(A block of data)
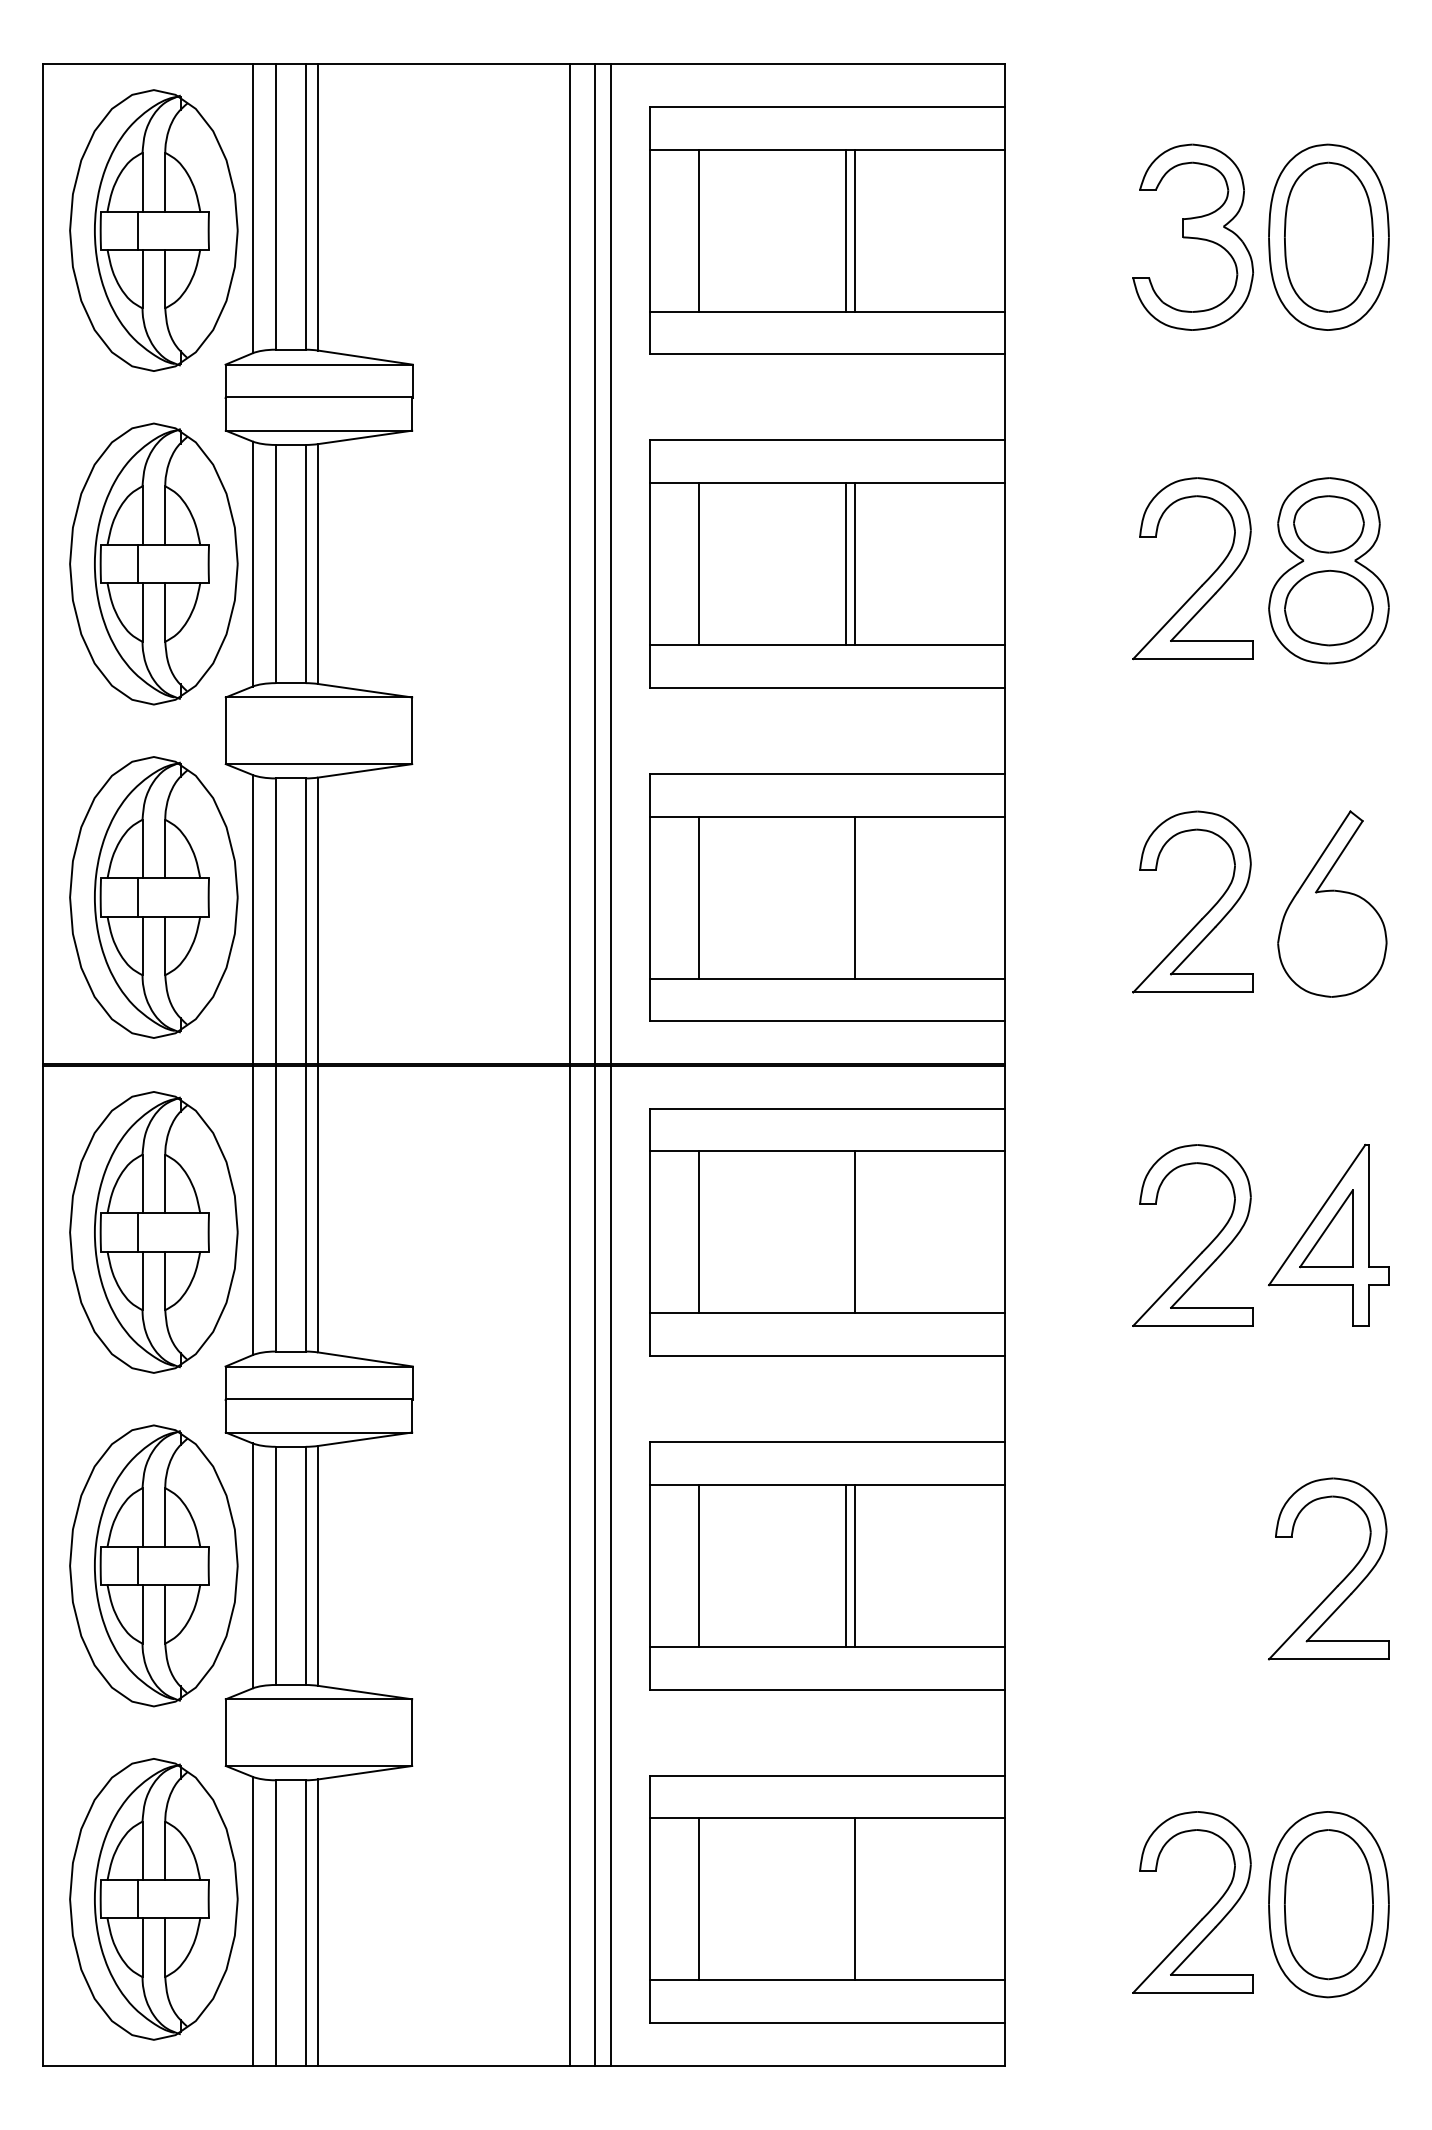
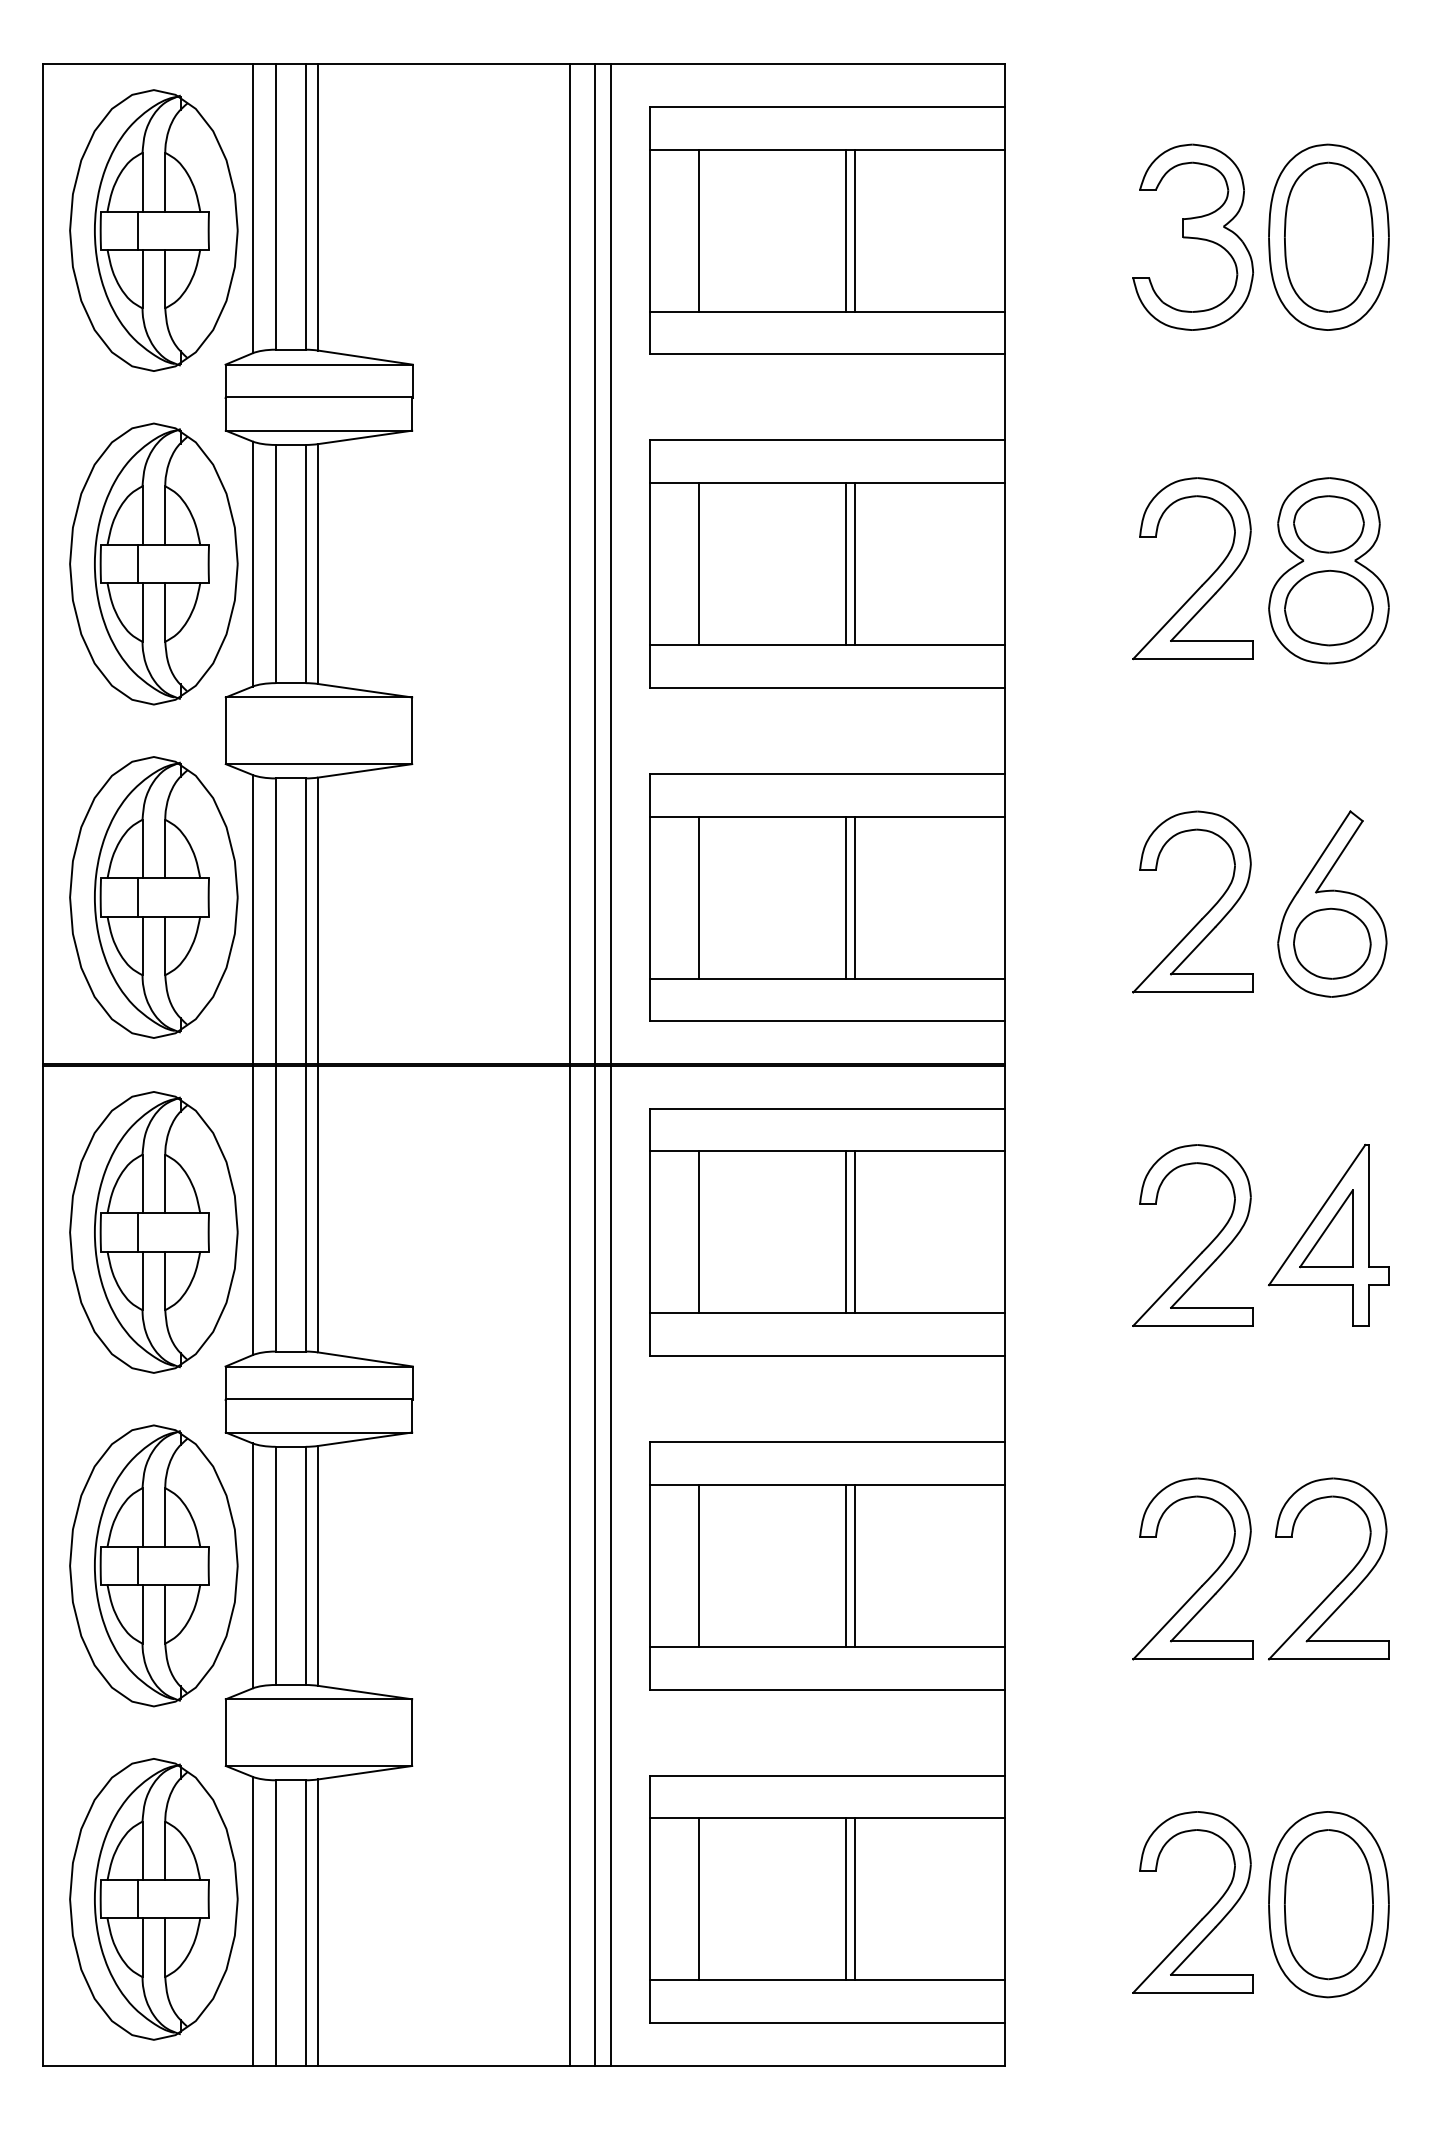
line at (845, 897): none -> present
part at (1332, 943): none -> present
line at (845, 1232): none -> present
part at (1208, 1577): none -> present
line at (845, 1899): none -> present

=== TO DO ===
Duplicate the listing line for line, leaving out the pictures.

=== OUTPUT BELOW ===
line at (845, 897): none -> present
part at (1332, 943): none -> present
line at (845, 1232): none -> present
part at (1208, 1577): none -> present
line at (845, 1899): none -> present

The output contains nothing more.